The snort he got in response brought some details back. James. Matt’s eyes popped open.

“You weren’t on fire.”

“What’s all the smoke from?” He could see it now, dark gray and wispy, but no large column. It had a very chemical smell Matt couldn’t quite place. “What was burning?”

“The SAIA that got you.”

Oh. That thing. Matt shuddered a little. James moved his hand, gripping the back of Matt’s neck, his thumb resting on his jaw. “Fuck. Thought it was gonna kill me.”

“Nearly did, I think.” James’s voice sounded weird. “You were bleeding out pretty bad.”

Gah. “I wasn’t burning?”

“No. Took two particle bolts.”

“Pressure patches?”

“They’re on. ’S fine, Matt. Don’t sweat it.”

“Don’ feel anything.” Matt closed his eyes for a little rest. “Kinda woozy.”

“Matt, listen to me. I dosed your shoulder with a local numbing agent, and gave you some painkillers. Not enough to knock you out, not yet. You gotta stay with me a little longer.”

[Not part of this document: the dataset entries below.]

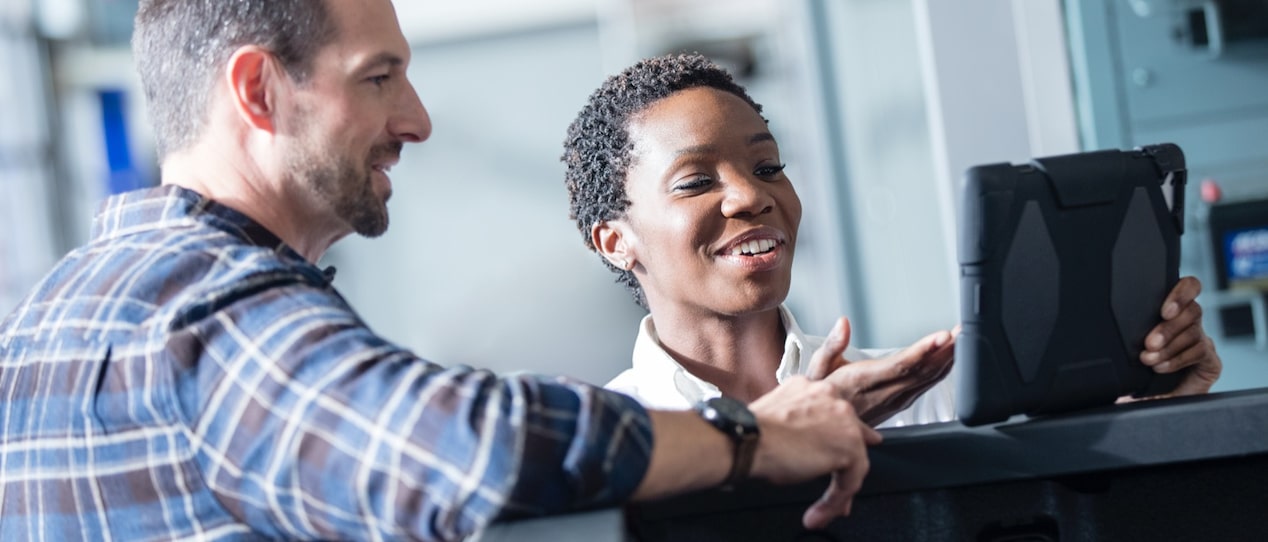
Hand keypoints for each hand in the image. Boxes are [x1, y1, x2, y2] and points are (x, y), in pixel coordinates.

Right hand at [747, 376, 882, 529]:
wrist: (745, 440)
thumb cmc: (749, 433)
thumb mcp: (776, 418)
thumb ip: (796, 423)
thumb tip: (803, 446)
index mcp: (810, 388)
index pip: (833, 413)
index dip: (838, 435)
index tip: (837, 450)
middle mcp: (830, 397)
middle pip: (848, 434)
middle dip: (843, 463)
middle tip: (836, 490)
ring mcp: (843, 420)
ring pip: (853, 460)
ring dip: (838, 489)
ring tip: (823, 510)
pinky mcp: (849, 446)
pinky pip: (850, 481)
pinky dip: (835, 501)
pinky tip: (820, 513)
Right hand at [806, 317, 956, 425]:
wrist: (823, 428)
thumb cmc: (820, 395)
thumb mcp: (817, 368)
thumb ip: (832, 344)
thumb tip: (843, 324)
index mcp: (862, 381)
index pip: (899, 366)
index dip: (923, 351)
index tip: (941, 336)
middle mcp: (882, 394)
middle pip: (920, 372)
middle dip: (945, 350)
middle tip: (962, 330)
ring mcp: (894, 401)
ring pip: (927, 380)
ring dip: (947, 359)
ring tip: (962, 338)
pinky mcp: (900, 404)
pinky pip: (926, 386)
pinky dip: (942, 370)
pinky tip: (951, 358)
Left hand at [1137, 276, 1221, 396]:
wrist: (1152, 399)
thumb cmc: (1138, 371)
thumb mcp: (1130, 347)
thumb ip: (1130, 333)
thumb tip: (1112, 327)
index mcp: (1173, 312)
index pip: (1188, 287)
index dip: (1181, 293)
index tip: (1164, 311)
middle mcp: (1190, 323)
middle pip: (1192, 310)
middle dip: (1168, 327)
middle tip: (1149, 343)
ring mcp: (1202, 341)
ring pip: (1193, 332)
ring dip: (1169, 346)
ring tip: (1149, 359)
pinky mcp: (1210, 360)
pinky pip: (1200, 352)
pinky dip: (1178, 359)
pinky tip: (1162, 367)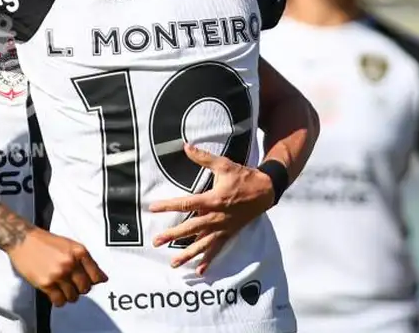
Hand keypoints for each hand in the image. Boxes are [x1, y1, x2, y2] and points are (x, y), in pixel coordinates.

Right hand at [7, 229, 107, 306]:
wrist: (23, 240)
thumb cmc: (46, 242)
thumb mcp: (69, 245)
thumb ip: (85, 260)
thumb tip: (102, 279)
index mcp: (79, 252)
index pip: (96, 276)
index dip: (93, 281)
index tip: (88, 282)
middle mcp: (70, 263)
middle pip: (86, 288)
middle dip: (80, 288)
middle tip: (71, 284)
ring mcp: (58, 274)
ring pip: (73, 297)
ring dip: (69, 295)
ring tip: (61, 288)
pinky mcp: (46, 283)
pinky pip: (59, 301)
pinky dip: (59, 300)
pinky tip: (54, 293)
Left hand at [149, 145, 274, 274]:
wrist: (265, 191)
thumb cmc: (243, 177)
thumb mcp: (224, 164)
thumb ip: (203, 157)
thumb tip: (185, 146)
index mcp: (213, 199)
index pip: (187, 203)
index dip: (169, 206)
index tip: (153, 208)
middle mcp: (216, 217)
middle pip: (191, 228)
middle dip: (173, 235)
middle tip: (156, 241)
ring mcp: (222, 228)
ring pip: (202, 244)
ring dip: (187, 254)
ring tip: (173, 264)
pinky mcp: (228, 234)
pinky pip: (217, 249)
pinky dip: (208, 260)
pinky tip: (199, 271)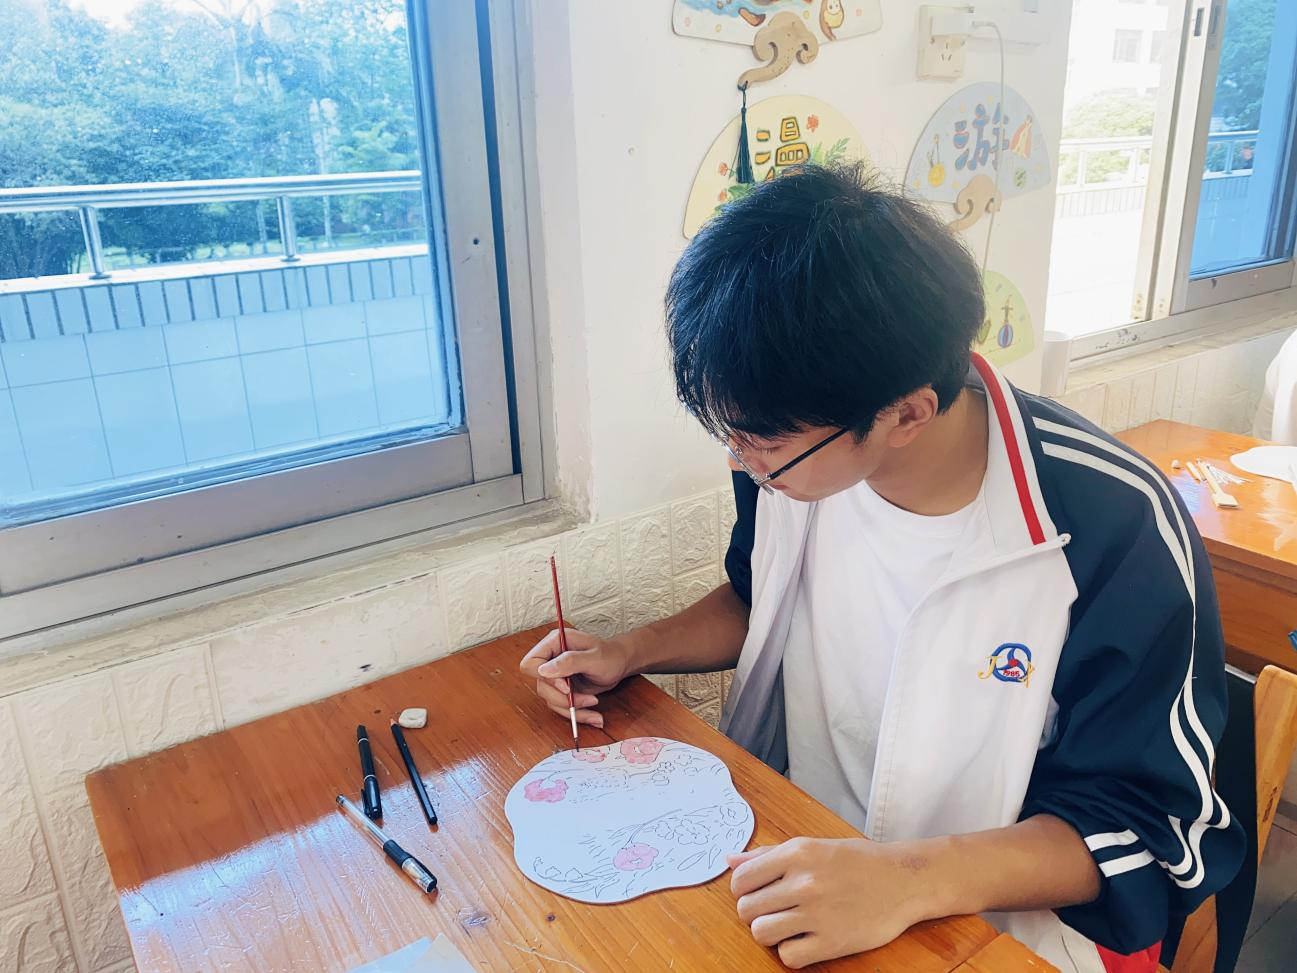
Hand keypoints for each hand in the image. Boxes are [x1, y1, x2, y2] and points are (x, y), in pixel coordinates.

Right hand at [518, 627, 634, 728]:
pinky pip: (561, 706)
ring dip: (573, 709)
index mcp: (555, 643)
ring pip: (551, 700)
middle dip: (563, 698)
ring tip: (595, 705)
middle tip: (587, 700)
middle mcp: (551, 659)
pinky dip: (577, 714)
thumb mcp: (594, 658)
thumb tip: (543, 670)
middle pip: (541, 686)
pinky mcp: (562, 689)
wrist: (620, 664)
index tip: (566, 687)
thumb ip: (570, 662)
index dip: (544, 678)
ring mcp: (556, 676)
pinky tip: (594, 716)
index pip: (531, 663)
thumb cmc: (610, 655)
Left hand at [727, 837, 937, 968]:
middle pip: (747, 909)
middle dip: (755, 913)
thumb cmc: (855, 862)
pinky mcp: (831, 942)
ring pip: (761, 933)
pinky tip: (805, 939)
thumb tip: (729, 860)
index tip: (758, 894)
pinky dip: (792, 952)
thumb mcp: (812, 846)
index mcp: (797, 853)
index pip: (741, 880)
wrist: (902, 881)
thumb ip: (769, 855)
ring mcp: (817, 913)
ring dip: (770, 933)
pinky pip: (787, 957)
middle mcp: (804, 882)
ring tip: (788, 926)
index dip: (743, 890)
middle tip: (775, 910)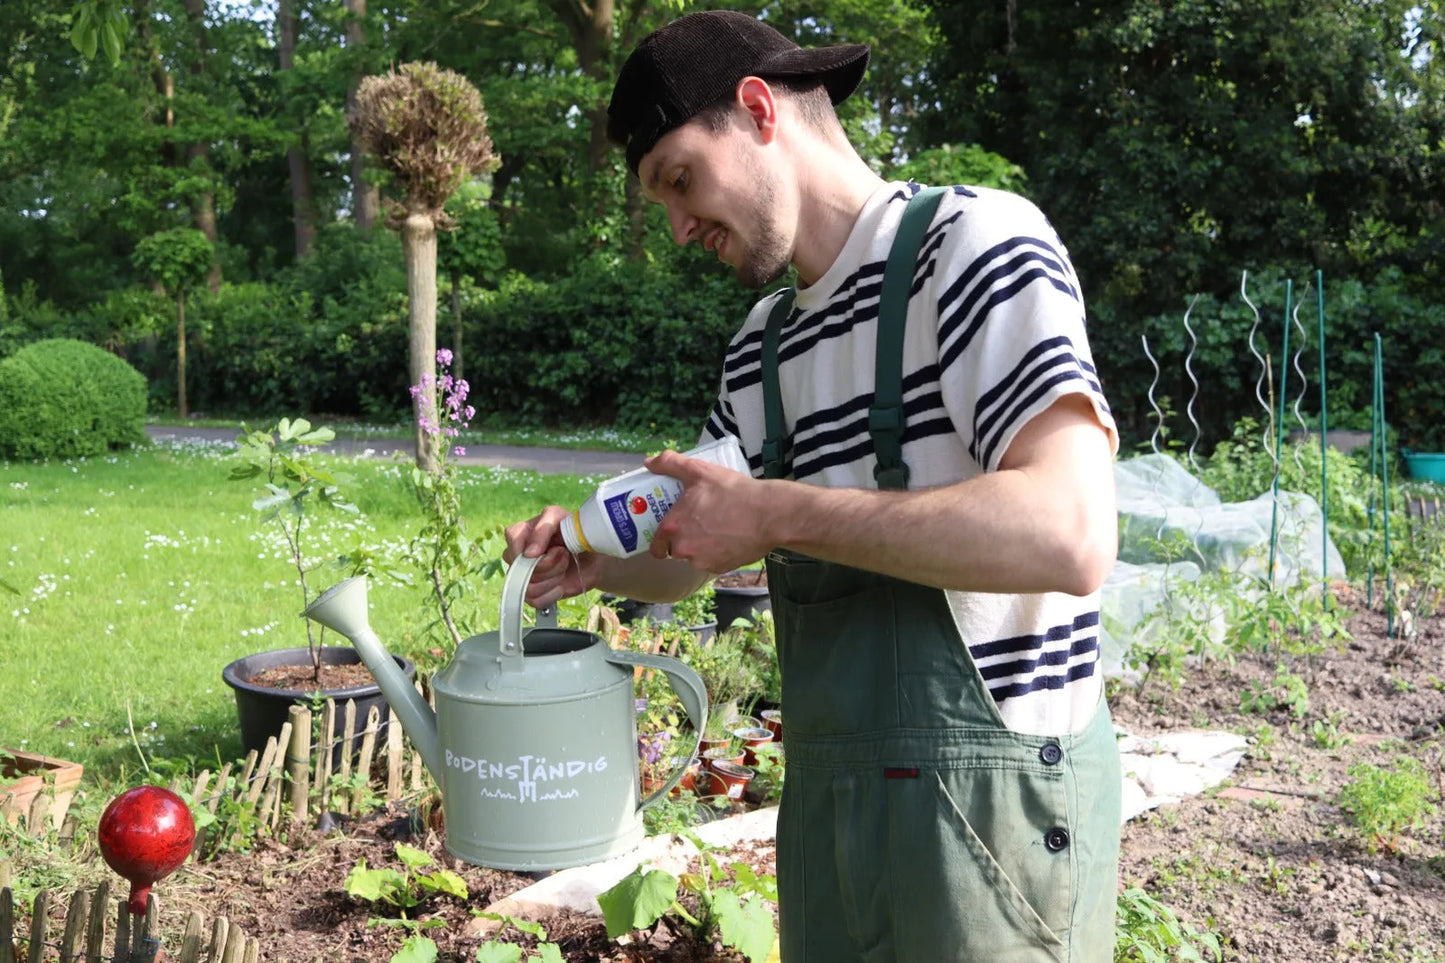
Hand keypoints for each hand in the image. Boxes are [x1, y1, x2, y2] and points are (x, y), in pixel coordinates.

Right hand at [502, 506, 601, 607]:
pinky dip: (551, 595)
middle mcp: (519, 553)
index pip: (513, 538)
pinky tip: (560, 586)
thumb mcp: (566, 522)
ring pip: (527, 586)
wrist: (593, 559)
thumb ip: (544, 529)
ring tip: (563, 569)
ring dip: (552, 580)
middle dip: (550, 565)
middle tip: (566, 556)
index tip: (556, 549)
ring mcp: (522, 574)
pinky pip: (533, 601)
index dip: (533, 548)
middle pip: (521, 567)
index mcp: (524, 531)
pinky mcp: (530, 592)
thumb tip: (528, 554)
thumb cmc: (579, 537)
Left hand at [645, 450, 771, 571]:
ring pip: (695, 557)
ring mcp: (703, 561)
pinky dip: (718, 552)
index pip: (656, 546)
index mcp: (674, 527)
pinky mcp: (721, 568)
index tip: (669, 531)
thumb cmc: (732, 492)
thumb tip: (649, 462)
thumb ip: (670, 464)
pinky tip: (729, 536)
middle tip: (697, 522)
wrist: (768, 514)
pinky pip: (713, 561)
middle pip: (676, 550)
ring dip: (701, 547)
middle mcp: (684, 549)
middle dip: (684, 539)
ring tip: (716, 527)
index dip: (660, 540)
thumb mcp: (699, 470)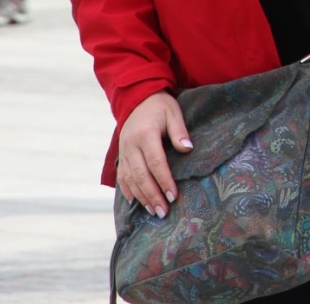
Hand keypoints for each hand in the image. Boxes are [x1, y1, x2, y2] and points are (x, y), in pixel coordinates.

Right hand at [116, 91, 193, 217]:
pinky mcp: (121, 155)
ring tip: (154, 211)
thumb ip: (179, 131)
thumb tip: (188, 148)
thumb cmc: (160, 106)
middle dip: (153, 195)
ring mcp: (123, 151)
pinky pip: (122, 176)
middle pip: (141, 175)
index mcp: (145, 134)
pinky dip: (128, 190)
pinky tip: (135, 202)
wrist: (138, 98)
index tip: (174, 196)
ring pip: (130, 179)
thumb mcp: (173, 112)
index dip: (164, 180)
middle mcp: (131, 145)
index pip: (156, 162)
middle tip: (164, 212)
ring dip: (142, 197)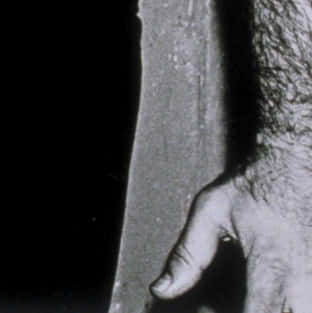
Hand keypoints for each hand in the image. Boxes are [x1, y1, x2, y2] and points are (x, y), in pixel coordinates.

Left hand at [151, 146, 311, 312]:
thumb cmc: (257, 183)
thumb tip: (162, 290)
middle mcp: (305, 284)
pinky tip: (269, 292)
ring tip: (251, 291)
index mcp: (272, 268)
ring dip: (270, 307)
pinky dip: (284, 302)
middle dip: (254, 311)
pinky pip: (305, 304)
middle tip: (236, 298)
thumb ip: (188, 256)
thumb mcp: (212, 211)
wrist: (298, 161)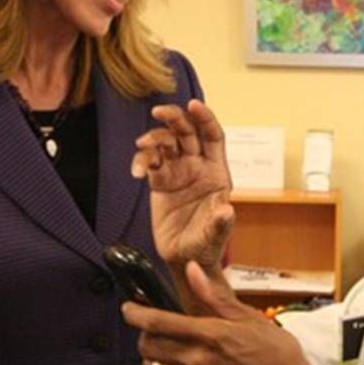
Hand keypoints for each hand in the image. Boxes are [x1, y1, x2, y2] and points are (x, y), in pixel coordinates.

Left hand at [124, 261, 312, 364]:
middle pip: (148, 346)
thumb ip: (214, 295)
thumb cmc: (274, 352)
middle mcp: (196, 361)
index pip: (157, 323)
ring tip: (169, 347)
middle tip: (152, 327)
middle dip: (143, 334)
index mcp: (208, 335)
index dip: (135, 313)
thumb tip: (191, 269)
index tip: (128, 307)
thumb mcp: (248, 317)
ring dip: (155, 355)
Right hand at [132, 101, 234, 273]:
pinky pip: (149, 162)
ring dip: (154, 137)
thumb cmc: (206, 246)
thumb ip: (220, 222)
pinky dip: (142, 161)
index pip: (213, 137)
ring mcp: (178, 172)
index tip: (194, 105)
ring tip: (143, 145)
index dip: (205, 118)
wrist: (184, 259)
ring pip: (166, 142)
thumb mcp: (216, 235)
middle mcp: (198, 167)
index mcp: (217, 173)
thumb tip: (227, 210)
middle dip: (175, 118)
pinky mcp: (160, 181)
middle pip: (187, 133)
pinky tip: (137, 171)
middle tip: (160, 112)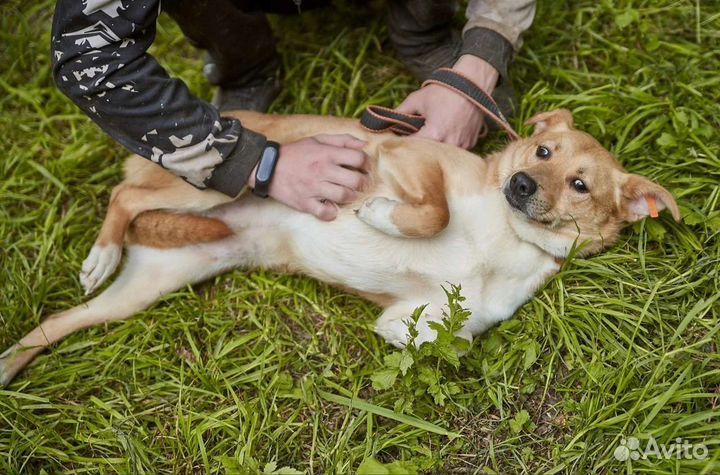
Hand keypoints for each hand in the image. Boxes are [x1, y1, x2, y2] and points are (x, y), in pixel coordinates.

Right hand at [248, 134, 368, 220]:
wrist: (268, 167)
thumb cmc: (296, 153)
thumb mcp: (318, 140)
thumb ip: (342, 140)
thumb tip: (364, 145)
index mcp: (327, 154)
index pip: (358, 158)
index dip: (366, 163)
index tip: (363, 167)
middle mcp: (322, 170)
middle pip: (355, 180)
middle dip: (362, 182)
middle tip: (358, 183)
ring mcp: (314, 188)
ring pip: (344, 196)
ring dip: (350, 197)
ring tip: (346, 194)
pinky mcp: (306, 203)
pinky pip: (326, 212)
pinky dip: (331, 212)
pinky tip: (331, 206)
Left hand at [396, 55, 498, 148]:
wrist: (473, 84)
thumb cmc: (445, 90)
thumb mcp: (418, 99)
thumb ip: (401, 111)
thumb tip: (388, 121)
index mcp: (435, 134)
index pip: (413, 147)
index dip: (403, 145)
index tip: (396, 142)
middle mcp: (450, 143)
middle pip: (427, 155)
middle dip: (417, 150)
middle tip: (409, 143)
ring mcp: (462, 145)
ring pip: (442, 154)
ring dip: (433, 149)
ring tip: (426, 141)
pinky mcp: (471, 143)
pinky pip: (455, 151)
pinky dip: (447, 146)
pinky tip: (442, 137)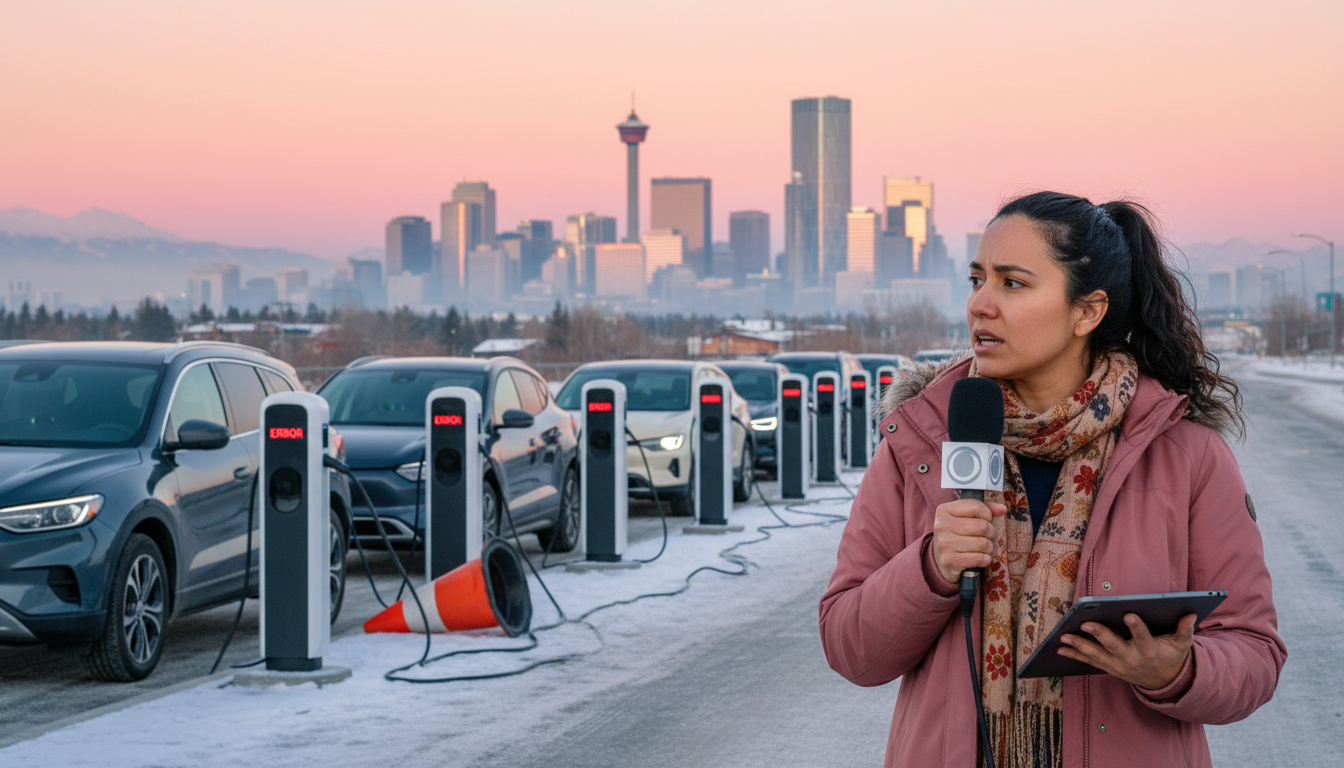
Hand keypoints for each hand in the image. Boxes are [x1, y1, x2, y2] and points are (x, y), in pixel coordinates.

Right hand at [931, 498, 1007, 584]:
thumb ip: (985, 509)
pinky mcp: (949, 561)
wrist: (941, 559)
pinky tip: (979, 558)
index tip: (984, 521)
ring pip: (983, 543)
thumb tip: (1002, 509)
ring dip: (988, 547)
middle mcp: (941, 525)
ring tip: (981, 548)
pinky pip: (980, 558)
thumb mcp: (967, 517)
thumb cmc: (958, 535)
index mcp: (944, 510)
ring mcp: (944, 544)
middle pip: (982, 526)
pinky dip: (985, 559)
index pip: (976, 507)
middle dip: (989, 532)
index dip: (987, 515)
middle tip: (985, 536)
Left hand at [1058, 613, 1195, 689]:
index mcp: (1150, 650)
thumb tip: (1192, 614)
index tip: (1129, 614)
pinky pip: (1090, 662)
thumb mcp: (1182, 645)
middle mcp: (1132, 659)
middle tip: (1086, 623)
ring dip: (1079, 647)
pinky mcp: (1110, 668)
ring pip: (1097, 655)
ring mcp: (1119, 665)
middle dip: (1099, 634)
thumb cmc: (1171, 656)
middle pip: (1114, 646)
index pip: (1143, 636)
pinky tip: (1060, 649)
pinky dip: (1075, 656)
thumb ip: (1185, 630)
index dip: (1136, 626)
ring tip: (1064, 637)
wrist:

“Why?” he whined. James could deal with this. He was Psi-force. Could even pack him out. He was up to the job. Matt wasn’t right now. Soon, but he needed a half hour. Or four.

“We need to get to those caves and call in to QESA. They pinged you, remember?”

“They never ping me.”

“They did this time. Before the SAIA attacked, remember?”

“No. Sorta.”

For a second, James gripped him tighter. He said something under his breath that Matt didn’t catch. He thought he heard James call someone “babe,” though. Was he thinking about his lover? The one from POW camp? That pissed Matt off. Now he
really
wasn’t walking. Let the horny, lovesick bastard carry him.

“I’ll carry you,” James echoed his thoughts. Well, one of them. Suddenly there was a shoulder in his abdomen and then he was flying through the air.

“Gaaaahh.” He was gonna puke. Except his head settled a little, and his stomach caught up with his body. For a second he’d been sure James left it behind.

Matt cracked his eyes a little as James started to move. He was staring right down at James’s very fine ass. Such a hot ass.

James gave a choking snort. Or maybe he just choked. Matt puzzled it out. “Did I say that out loud?” James snorted again, but this time it sounded more snorty than chokey.